Text passage:
SciML / JumpProcesses.jl

Build and simulate jump equations like Gillespie simulations and jump diffusions with constant and state-dependent rates and mix with differential equations and scientific machine learning (SciML)
https://docs.sciml.ai/JumpProcesses/stable/
Other
140 stars 35 forks source link

Proposal: Abstraction for joint distribution sampling #19

Closed alanderos91 closed 6 years ago

alanderos91 commented 6 years ago

Disclaimer: I cannot speak to whether this approach is valid/generalizes to more general jumps. The discussion that follows is predicated on pure Markov jump processes (and therefore applies to ConstantRateJump).

Gillespie's paper identifies a so-called reaction probability density that serves as the basis of his simulation algorithm (Equation 18). The main work of any Gillespie algorithm is therefore sampling a random pair (τ, μ) where

I am probably not offering anything new here, but I want to highlight the three main computational steps in Gillespie-like algorithms:

  1. Sample from the joint probability distribution of (τ, μ).
  2. Update the Markov chain state.
  3. Compute the new joint probability distribution of (τ, μ).

The probability distribution changes because the jump rates change. Perhaps this is all obvious, but Step 3 is obscured in the literature and in implementations as a consequence of how the algorithms are described in articles. All the Gillespie-like algorithms can be summarized by how they implement Step 3, and so I believe what is needed is a flexible abstraction around this task.

The aggregator system with the new SSAStepper seem like they partially address this problem. I am proposing something of the following form (apologies for the bad names):

  1. Have the aggregator track both the next jump index and the next jump time. The aggregator already "encodes" the probability distribution with cur_rates, sum_rate, and rates. All we need is the index.

    mutable struct DirectJumpAggregation{T,F1,F2} <: AbstractJumpAggregator
    next_jump::Int    # the index of the next jump
    next_jump_time::T # was next_jump! sorry!
    end_time::T
    cur_rates::Vector{T}
    sum_rate::T
    rates::F1
    affects!::F2
    save_positions::Tuple{Bool,Bool}
    end
  2. Provide a function that samples from the distribution. Assume the aggregator already determined the next random pair:

    # not really sampling...
    sample_distribution(p::DirectJumpAggregation) = p.next_jump_time, p.next_jump
  3. Provide a function that determines the next random pair. This is what distinguishes all the SSAs. New aggregators should implement. For the existing aggregator:

    # maybe called `update_pair`?
    function update_distribution!(p, integrator)
    rng_val = rand()

Parts of the exercise:
1. In the JumpProcesses.jl issue, which equation in Gillespie's paper serves as the basis of his simulation algorithm?
2. Name every field declared in the DirectJumpAggregation struct in the JumpProcesses.jl issue.
3. Copy out the part of the JumpProcesses.jl issue starting at "Proposal: Abstraction for" and ending at "the joint probability distribution of (τ, μ).".
The items have no part in any of the tasks.

Data shown:
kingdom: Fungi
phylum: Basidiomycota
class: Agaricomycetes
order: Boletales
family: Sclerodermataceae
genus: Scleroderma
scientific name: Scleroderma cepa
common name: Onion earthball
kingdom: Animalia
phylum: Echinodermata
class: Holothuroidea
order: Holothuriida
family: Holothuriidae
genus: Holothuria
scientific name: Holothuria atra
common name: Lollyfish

==

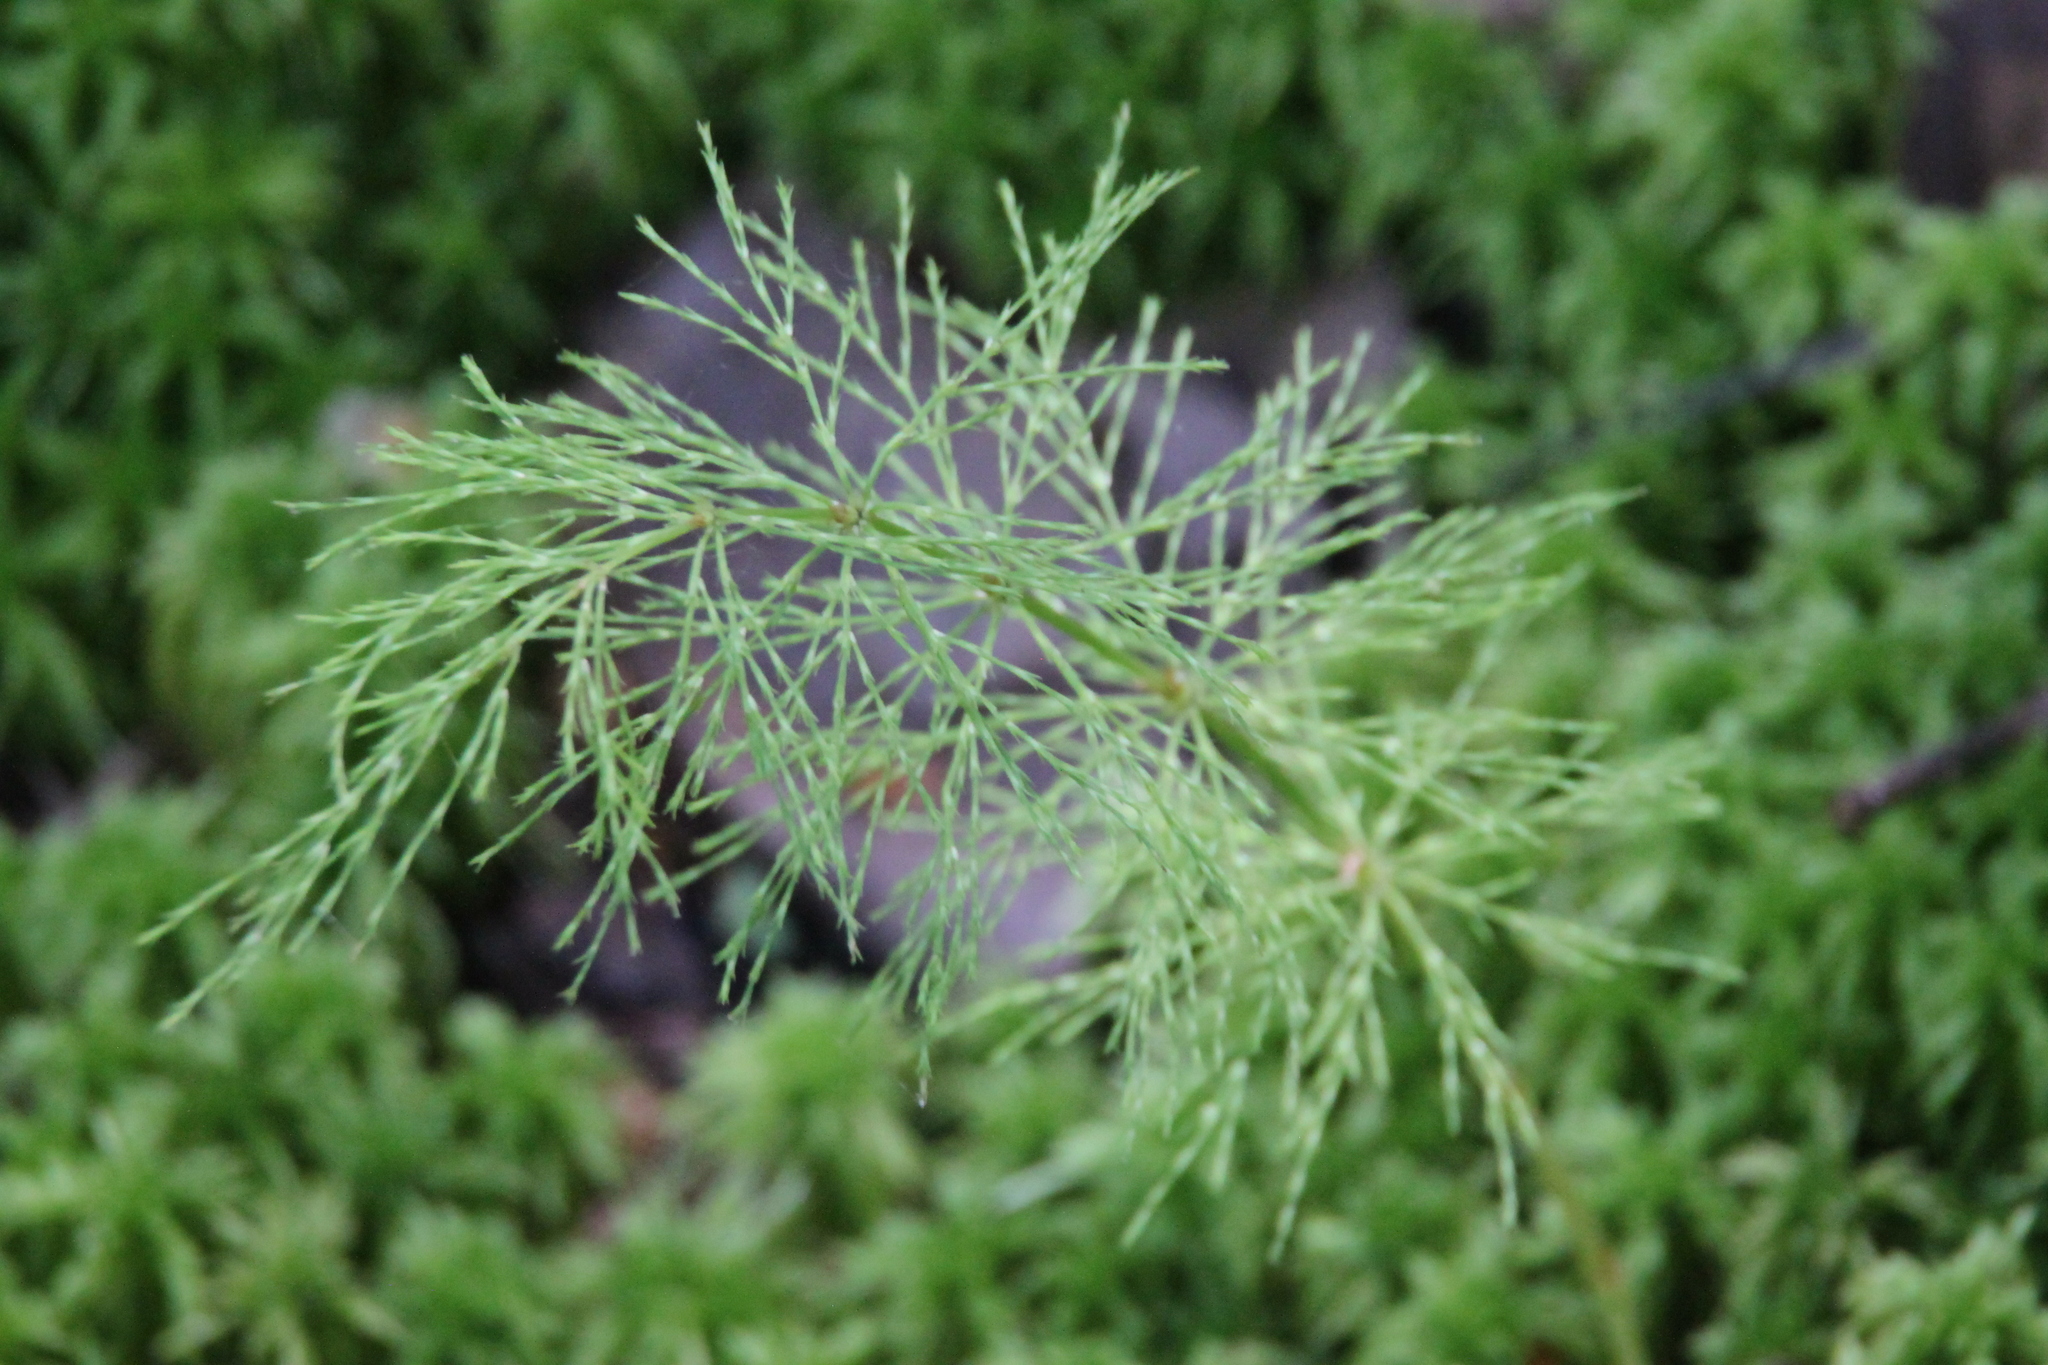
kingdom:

--

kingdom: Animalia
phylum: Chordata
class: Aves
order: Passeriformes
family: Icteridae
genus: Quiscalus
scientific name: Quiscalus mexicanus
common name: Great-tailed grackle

Expected outputs:
1. Equation 18

2. next_jump, next_jump_time, end_time, cur_rates, sum_rate, rates, affects!, save_positions

3.
Proposal: Abstraction for joint distribution sampling #19

Closed alanderos91 closed 6 years ago

alanderos91 commented 6 years ago

Disclaimer: I cannot speak to whether this approach is valid/generalizes to more general jumps. The discussion that follows is predicated on pure Markov jump processes (and therefore applies to ConstantRateJump).

Gillespie's paper identifies a so-called reaction probability density that serves as the basis of his simulation algorithm (Equation 18). The main work of any Gillespie algorithm is therefore sampling a random pair (τ, μ) where

I am probably not offering anything new here, but I want to highlight the three main computational steps in Gillespie-like algorithms:

  1. Sample from the joint probability distribution of (τ, μ).